On Mon, Oct 15, 2018 at 01:53:30PM +0000, hyc@symas.com wrote:
ondra@mistotebe.net wrote:
This is my understanding of the above discussion:
- deltasync consumer has just switched to full refresh (but is ahead from this provider in some ways)
- provider sends the present list
- consumer deletes extra entries, builds a new cookie
- problem is that the new cookie is built to reflect the union of both the local and received cookies even though we may have undone some of the changes which we then ignore
If that's accurate, there are some approaches that could fix it:
Simple one is to remember the actual cookie we got from the server and refuse to delete entries with entryCSN ahead of the provided CSN set. Problem is that we get even further from being able to replicate from a generic RFC4533 provider.
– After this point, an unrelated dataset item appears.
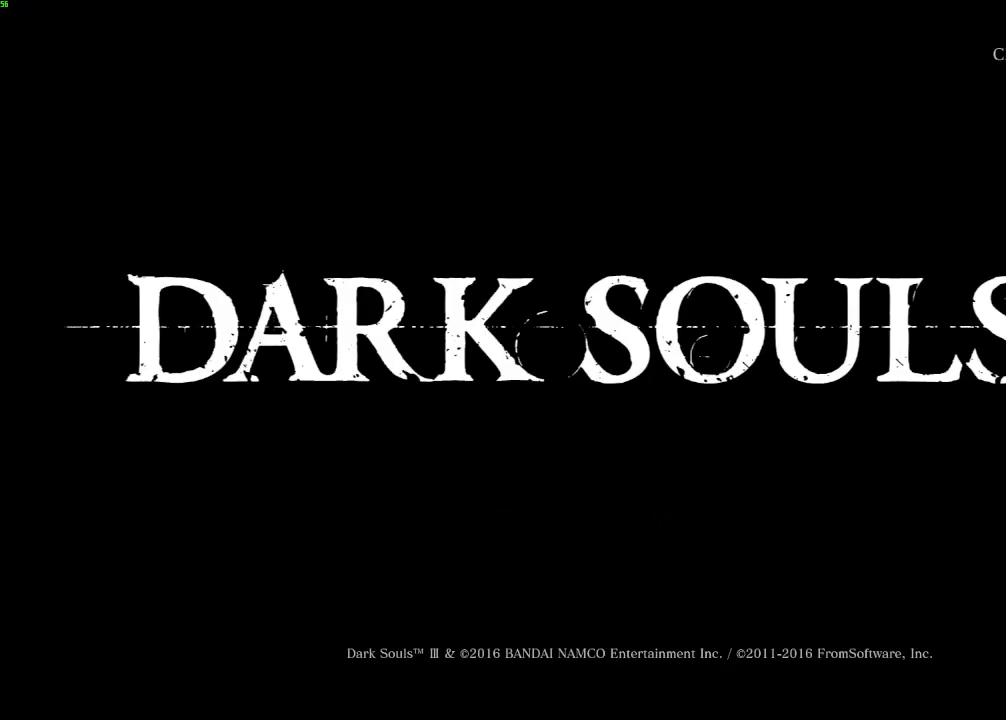
{"keys": [], "mouse": [], "events": [[17, "e", "down"], [100, "e", "up"], [217, "e", "down"], [283, "e", "up"]]}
Instead, when present phase is initiated, we might terminate all other sessions, adopt the complete CSN set and restart them only once the new CSN set has been fully established.
(2) makes sense.
Also, whenever we fall back from deltasync into plain syncrepl, we should make sure that the accesslog entries we generate from this are never used for further replication which might be thought to be a separate issue.
That should already be the case, since none of these ops will have a valid CSN.
I faintly remember Quanah seeing these accesslog entries used by consumers at some point, but I might be mistaken.
The more general point is making sure its potential syncrepl consumer not even try and use the accesslog entries we added before these - the refresh has created a strange gap in the middle (or worse, duplicated ops if a contextCSN element jumped backwards). But if we enforced that, the question is how to get modifications originating from this replica replicated elsewhere - unless we decide they can't be salvaged?
And should the contextCSN reset terminate not just all inbound syncrepl sessions, but the outbound ones as well?